Dataset entries:
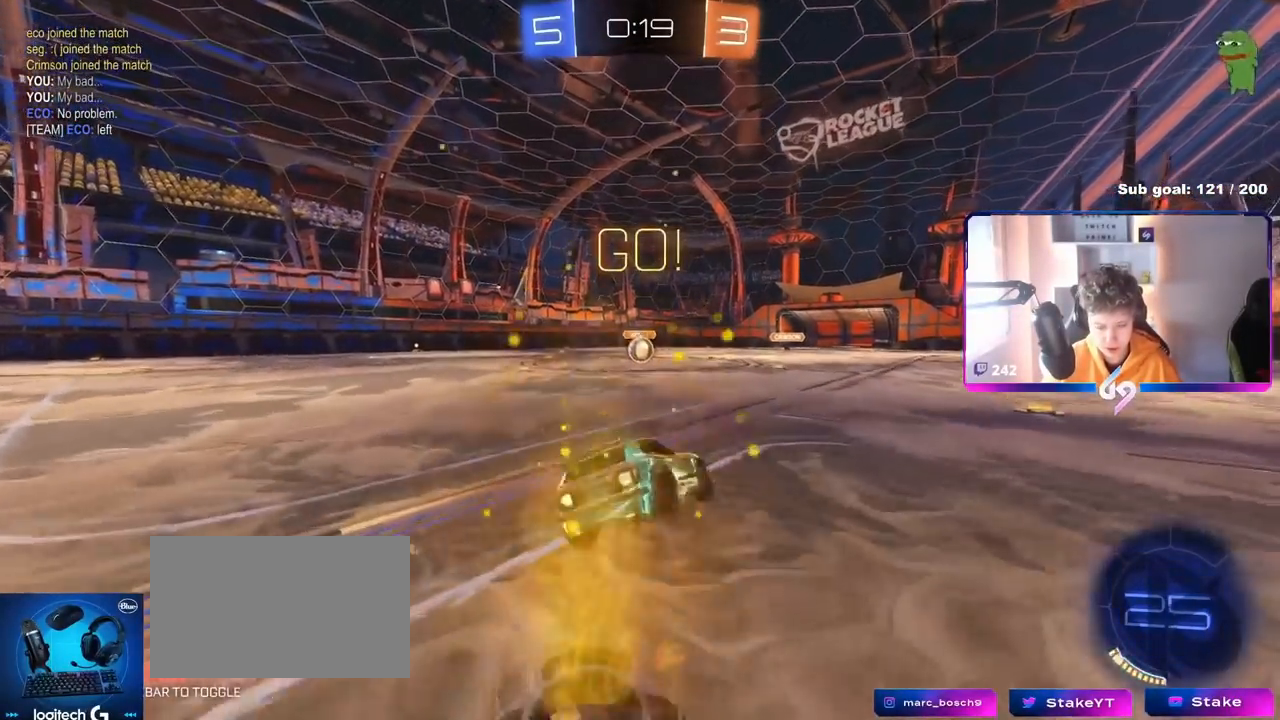
{"keys": ["a", "shift"], "mouse": ["left"], "mouse_move": "still", "events": [[133, "mouse_right", "up"], [417, "s", "up"]]}
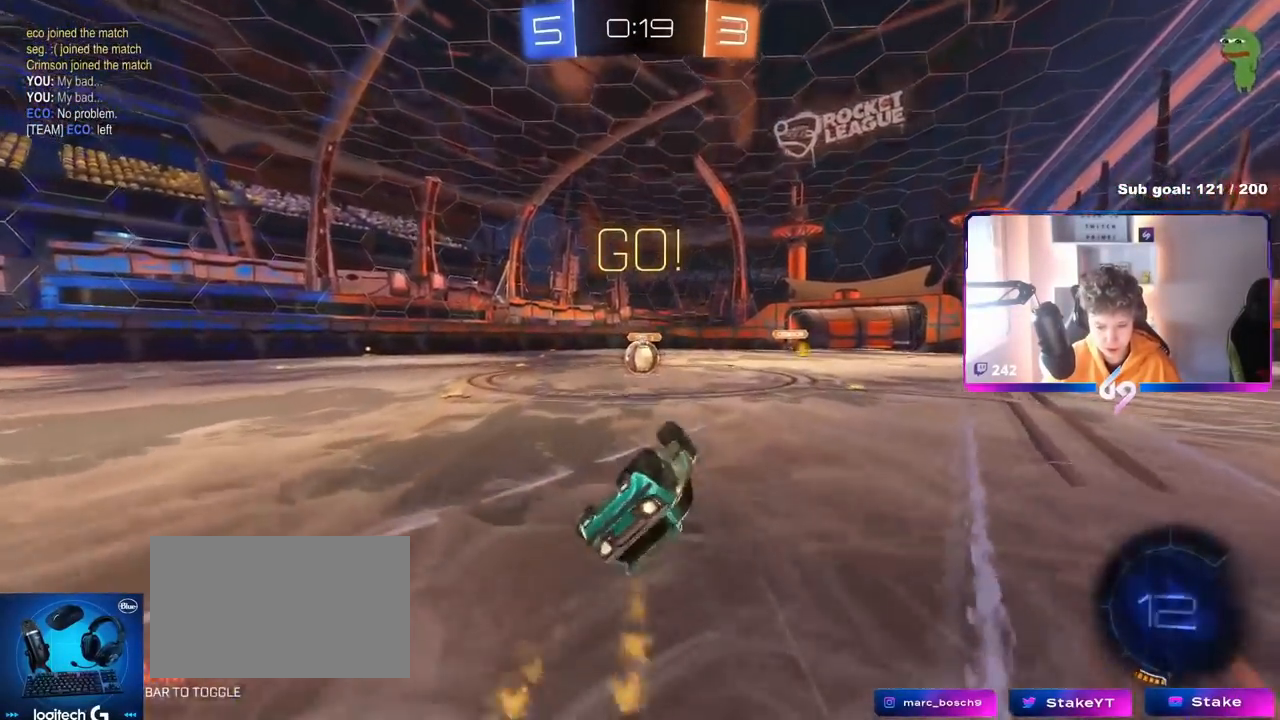
{"keys": ["a", "w"], "mouse": [], "mouse_move": "still", "events": [[17, "s", "down"], [200, "mouse_left", "up"], [200, "s", "up"], [250, "shift", "up"], [334, "a", "up"], [434, "a", "down"], [434, "w", "down"]]}
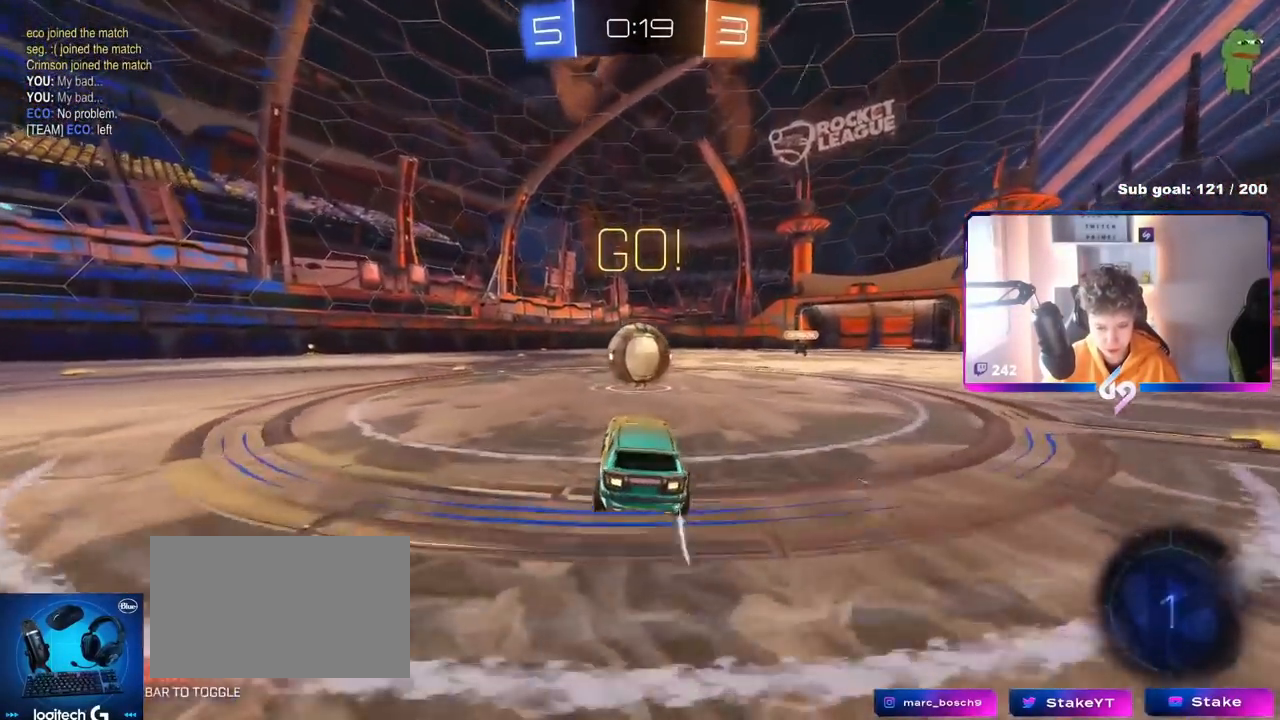
{"keys": ["a", "s", "shift"], "mouse": ["right"], "mouse_move": "still", "events": [[33, "a", "up"], [33, "w", "up"], [133, "d", "down"], [166, "mouse_right", "down"], [166, "w", "down"], [267, "d", "up"], [267, "mouse_right", "up"], [267, "shift", "down"], [317, "a", "down"], [317, "mouse_right", "down"], [400, "w", "up"], [450, "s", "down"]]}
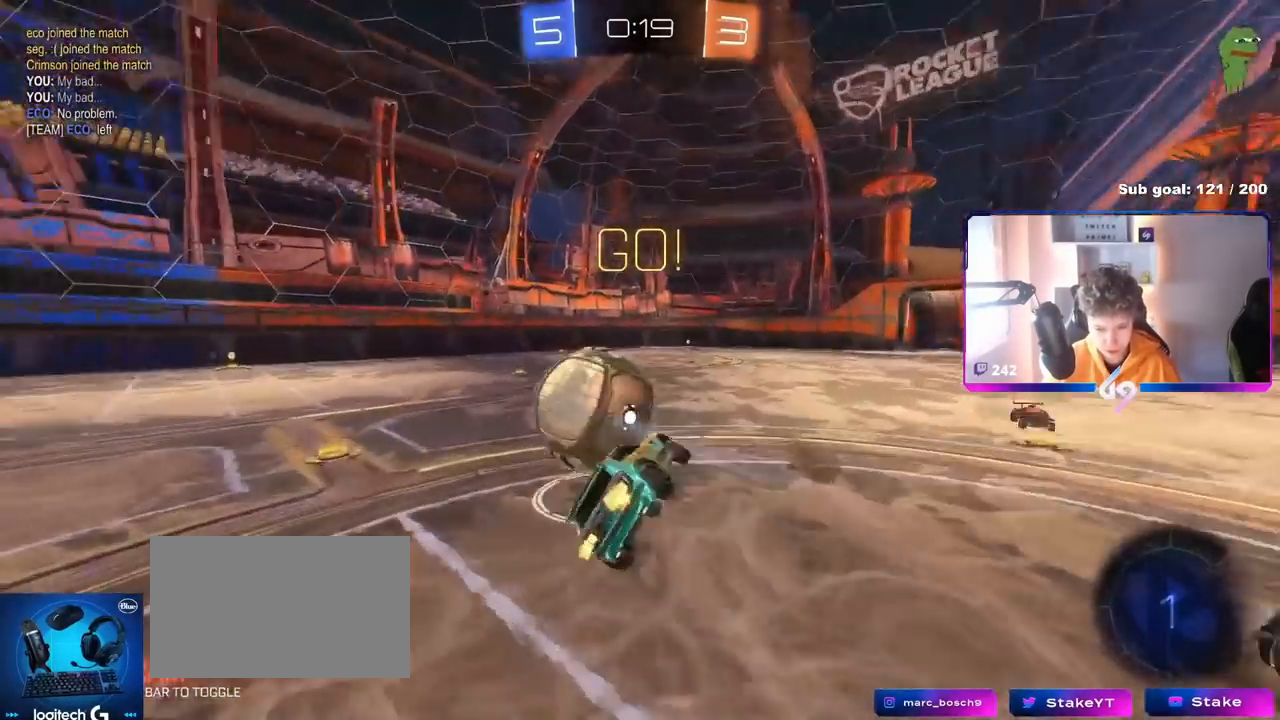
{"keys": ["a", "shift"], "mouse": [], "mouse_move": "still", "events": [[50, "mouse_right", "up"], [267, "s", "up"]]}
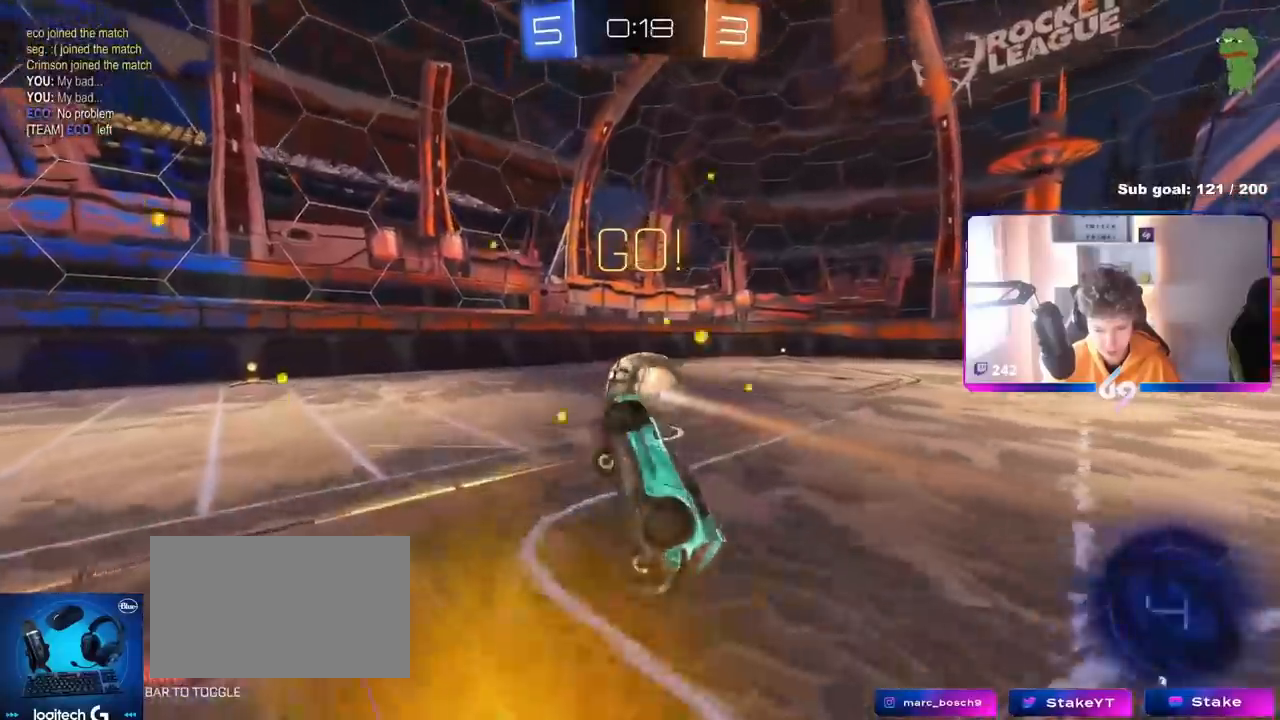
{"keys": ["a", "w"], "mouse": ["left"], "mouse_move": "still", "events": [[100, "a", "up"], [150, "shift", "up"], [150, "space", "down"], [250, "d", "down"], [250, "mouse_left", "down"], [300, "space", "up"], [333, "d", "up"], [383, "a", "down"], [433, "w", "down"]]}
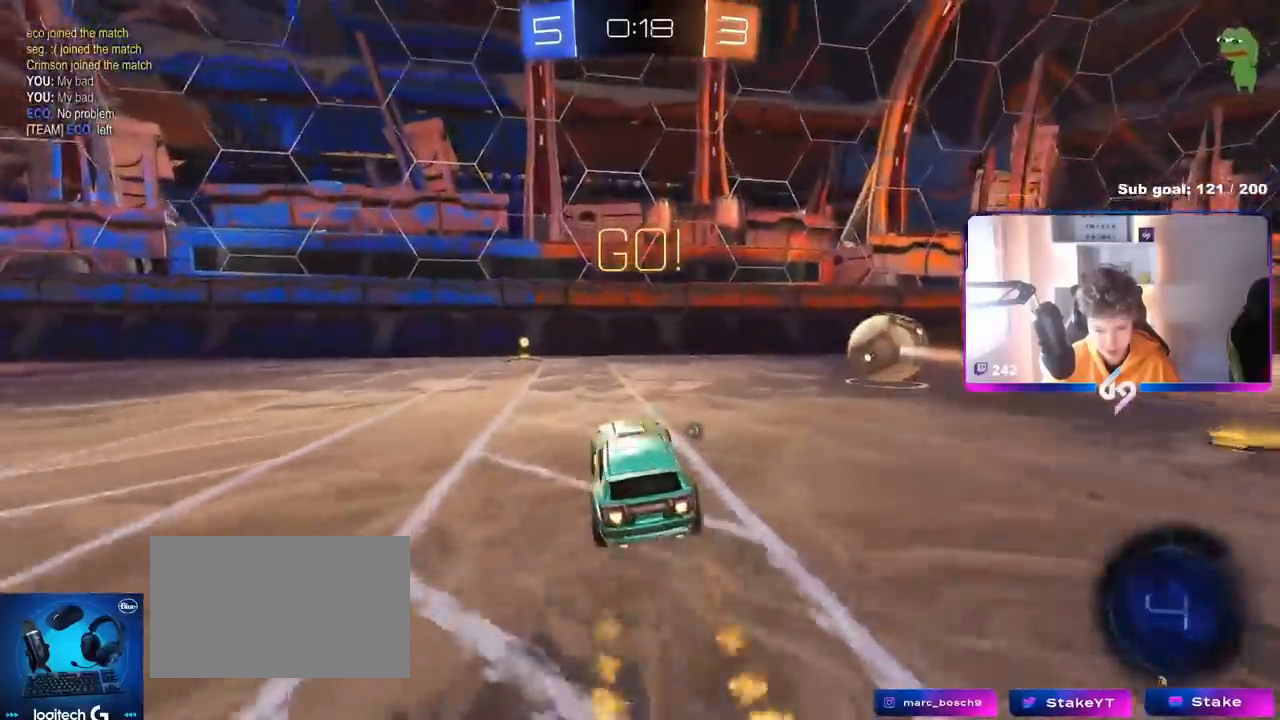
{"keys": ["d", "space", "w"], "mouse": ["left"], "mouse_move": "still", "events": [[217, "a", "up"], [451, "space", "down"], [501, "d", "down"]]}
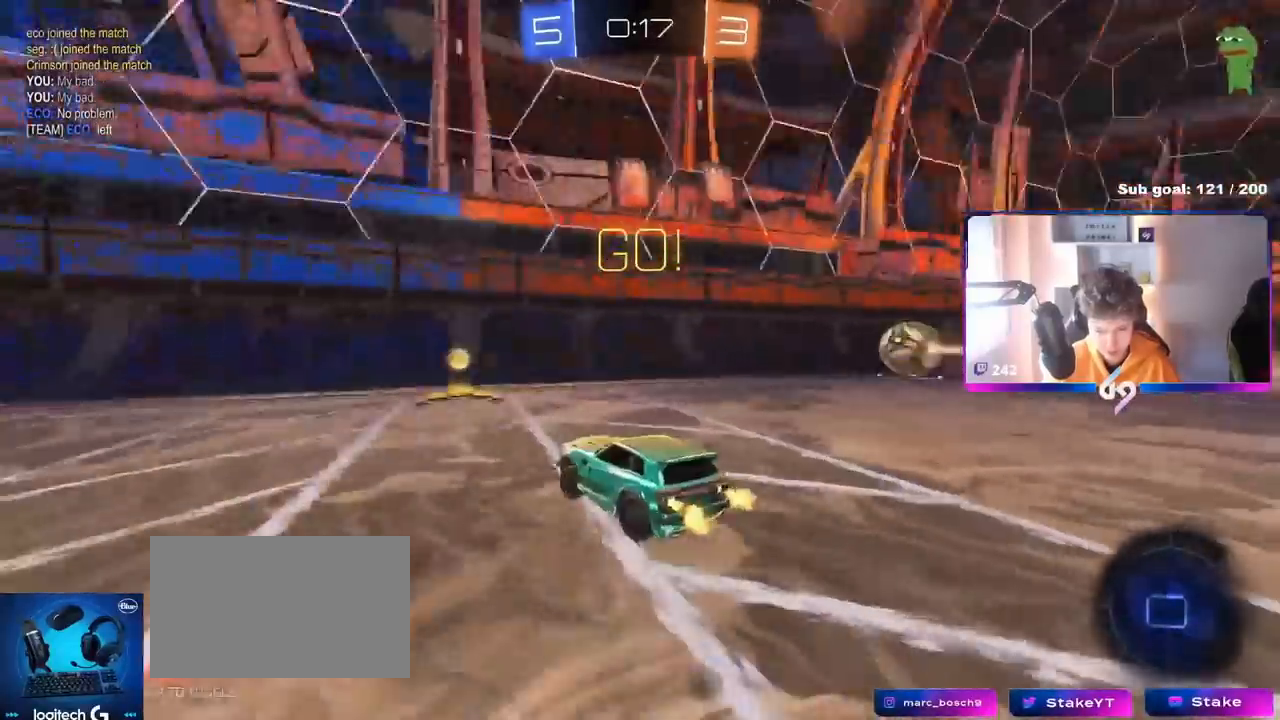
{"keys": ["d", "w"], "mouse": ["left"], "mouse_move": "still", "events": [[50, "shift", "down"], [50, "space", "up"], [183, "shift", "up"]]}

▶ GOAL OF THE EXERCISE
Every record must be set down again exactly; pictures do not belong in the copy.

▶ TASK ANSWER
{"keys": ["a", "shift"], "mouse": ["left"], "mouse_move": "still", "events": [[133, "mouse_right", "up"], [417, "s", "up"]]}
{"keys": ["a", "w"], "mouse": [], "mouse_move": "still", "events": [[17, "s", "down"], [200, "mouse_left", "up"], [200, "s", "up"], [250, "shift", "up"], [334, "a", "up"], [434, "a", "down"], [434, "w", "down"]]}
{"keys": ["a", "s", "shift"], "mouse": ["right"], "mouse_move": "still", "events": [[33, "a", "up"], [33, "w", "up"], [133, "d", "down"], [166, "mouse_right", "down"], [166, "w", "down"], [267, "d", "up"], [267, "mouse_right", "up"], [267, "shift", "down"], [317, "a", "down"], [317, "mouse_right", "down"], [400, "w", "up"], [450, "s", "down"]]}
{"keys": ["a", "shift"], "mouse": [], "mouse_move": "still", "events": [[50, "mouse_right", "up"], [267, "s", "up"]]}
{"keys": ["a", "w"], "mouse": ["left"], "mouse_move": "still", "events": [[100, "a", "up"], [150, "shift", "up"], [150, "space", "down"], [250, "d", "down"], [250, "mouse_left", "down"], [300, "space", "up"], [333, "d", "up"], [383, "a", "down"], [433, "w", "down"]]}
{"keys": ["d", "space", "w"], "mouse": ["left"], "mouse_move": "still", "events": [[217, "a", "up"], [451, "space", "down"], [501, "d", "down"]]}
{"keys": ["d", "w"], "mouse": ["left"], "mouse_move": "still", "events": [[50, "shift", "down"], [50, "space", "up"], [183, "shift", "up"]]}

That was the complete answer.